Finding Christmas Joy

From Jim Harnish, retired pastor of Hyde Park United Methodist in Tampa.

The Christmas tree business is booming! It’s evidently one way people are finding joy in this strange, COVID-infected season.  The New York Times reported:

This year, with parties and vacations largely cancelled, one source of holiday cheer remains in tact: Christmas trees. Americans are buying the trees in droves and the farms that produce them are struggling to keep up.

So, what’s your “source of holiday cheer”?

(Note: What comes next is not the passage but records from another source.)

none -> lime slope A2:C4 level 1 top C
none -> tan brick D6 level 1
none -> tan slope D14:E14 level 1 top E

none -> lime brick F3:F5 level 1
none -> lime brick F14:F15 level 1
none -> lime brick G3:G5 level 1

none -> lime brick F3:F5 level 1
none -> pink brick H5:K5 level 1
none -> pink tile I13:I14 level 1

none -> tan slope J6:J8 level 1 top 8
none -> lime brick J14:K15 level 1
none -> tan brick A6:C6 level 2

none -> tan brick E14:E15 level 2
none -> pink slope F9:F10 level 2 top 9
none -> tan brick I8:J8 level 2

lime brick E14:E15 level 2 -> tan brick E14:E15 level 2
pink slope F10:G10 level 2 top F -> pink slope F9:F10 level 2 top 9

Last Sunday, the third Sunday in Advent, is traditionally called Gaudate, Latin for joy.  In the Old Testament reading for the day, Isaiah promises the One who will come:

to comfort all who mourn, to give them a crown in place of ashes, oil of joy in place of mourning, a mantle of praise in place of discouragement… …everlasting joy will be theirs… I surely rejoice in the Lord; my heart is joyful because of my God. (Isaiah 61:1-10)

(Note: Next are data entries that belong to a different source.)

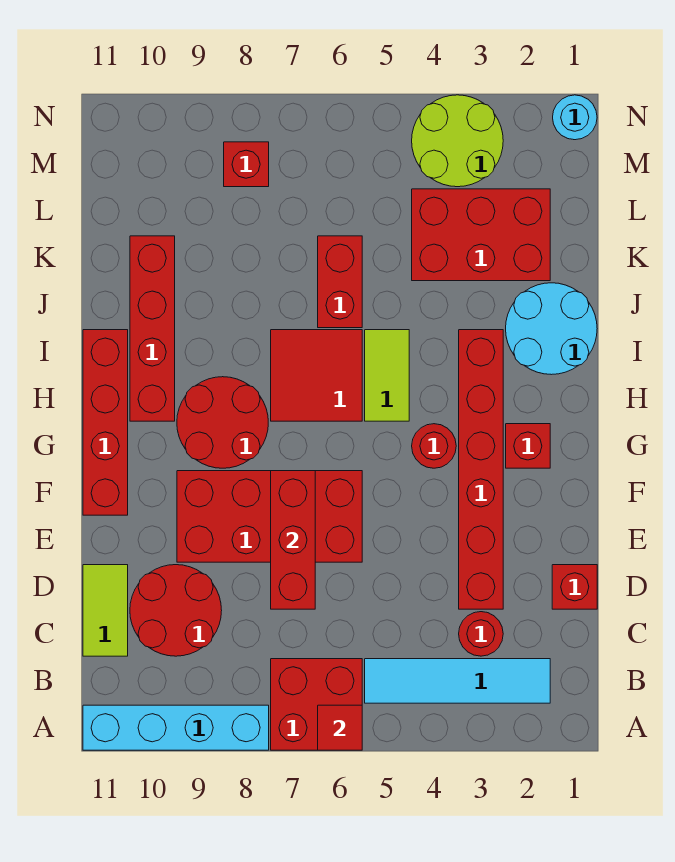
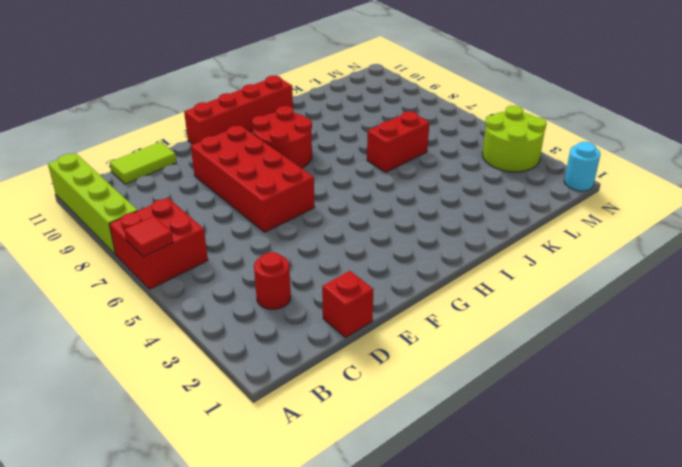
lime brick A8:A11 level 1 -> cyan brick A8:A11 level 1
none -> cyan tile B2:B5 level 1
none -> red round brick C9:D10 level 1
none -> red brick D3:I3 level 1

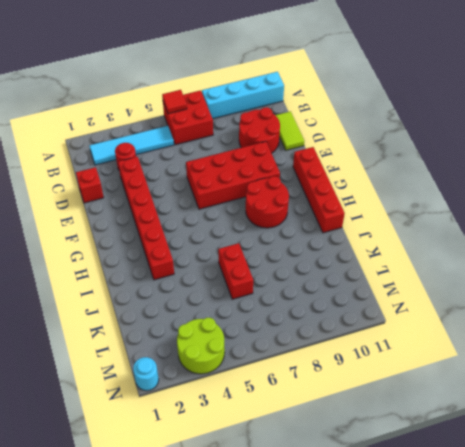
none -> red brick G2 level 1
none -> red round brick G4 level 1
none -> lime tile H5:I5 level 1

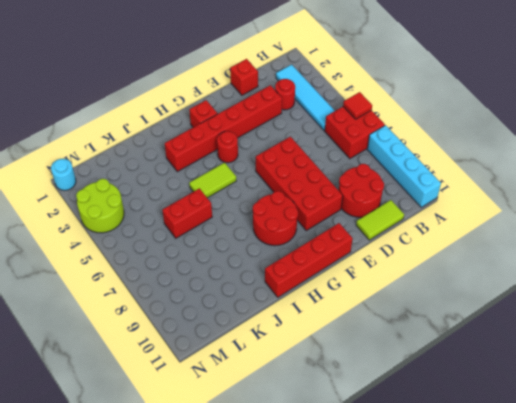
none -> red tile H6:I7 level 1
none -> red brick H10:K10 level 1
none -> cyan round brick I1:J2 level 1

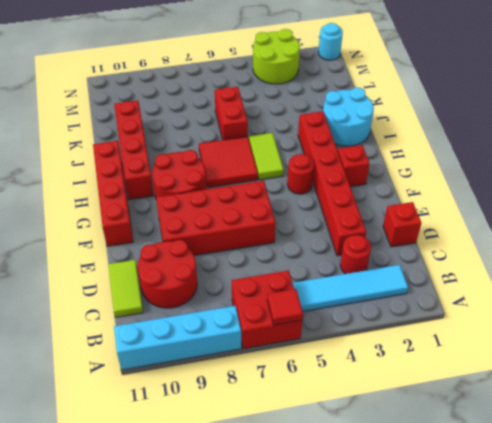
none -> red brick K2:L4 level 1
none -> red brick M8 level 1
none -> red brick D7:F7 level 2

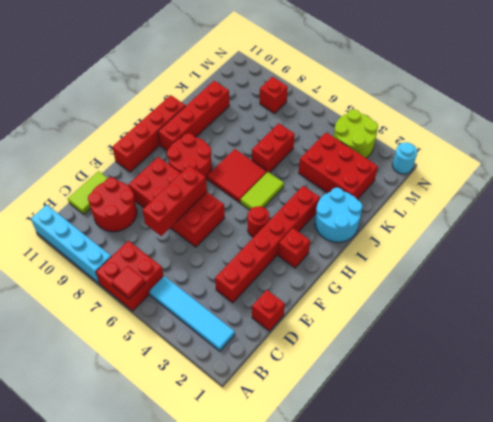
none -> red round brick C3 level 1

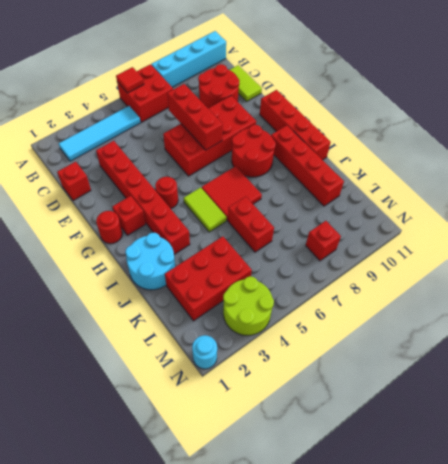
red round brick G1 level 1 -> red round brick C3 level 1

So, here’s the question — and it’s a big one! — where do we find joy when so many of the Christmas practices and traditions in which we’ve found joy in the past have been taken from us?  You can make your own list of the joy-bringers that COVID-19 has stolen from you this season.  With all we’ve lost, where will joy be found?

Here’s my prescription:

  1. Turn off the 24-hour cable news networks for awhile.
  2. Turn on the Christmas carols. (Christmas at Downton Abby is not a bad place to start!)
  3. Celebrate simple things by sharing joyful memories.
  4. Spend time with the Christmas gospels. (Luke 1-2, Matthew 1-2)
  5. Since you aren’t going anywhere anyway, sit down and read a book that is really worth reading.

3 thoughts on “Finding Christmas Joy

  1. I always start the day after Christmas with Handel’s Messiah and getting my favorite Frazier Fir at a local farm. This year none if my children could come si I asked a local God daughter to help me. She was delighted and after she carried it in we sat down to a Chic fila lunch we bought on the way home and then cloved some Christmas oranges. She liked mine that I put Peace on and she took that home. And I kept hers with the cloved star with a heart in the middle. She also helped me set up the creche. Stable and animals on the dining room table. Wise men across the mantle. Shepherds on the old stereo which sits on a bookcase. And Mary, Joseph and the donkey on the piano. I always play Christmas music all during Advent. ( protestant mother/ Catholic father). I face time and zoom to see friends. My advent wreath/calendar prayer tradition has suffered as a solitary event but my daughter’s school ( she is a teacher) is out this week so we will facetime it and alternate with singing our favorite People Look East each night after a short scripture and Prayer. Of course I have my favorite Christmas movies, a glass of Port (5th essence of the Christmas Spirit) and my annual reread of Dicken’s A Christmas Carol. I am pretty much doing everything I have always done just not getting out to visit. BUT, a record number of cards this year! I slways said that Christmas is a season and enjoy it right up to Epiphany but trying to keep it in my heart during this divisive year has been a challenge, especially since my children all live in different states and have a variety of opinions. I figure my job as the matriarch is to keep the peace and do my best to love as Jesus loves, without condition. That’s my goal, to bring Christ’s peace into all their hearts!

    • I wish you all God’s blessings to you this Advent and Christmas. I loved reading what you wrote about your Christmas traditions. Merry Christmas!

  2. Father George, if anything can be said to be positive about COVID-19 (and I not making light of it and the havoc and loss of life it has caused our world), it has allowed us to slow down some, truly ponder Mary’s reaction to Gabriel’s message from God and what Christ’s birth means to each of us. Our salvation!

    I always loved the story of Mary, Joseph, Elizabeth and Zachariah — an angel, a messenger from God, touched their lives.

    Thank you for your blog entries . . . a bright light, always!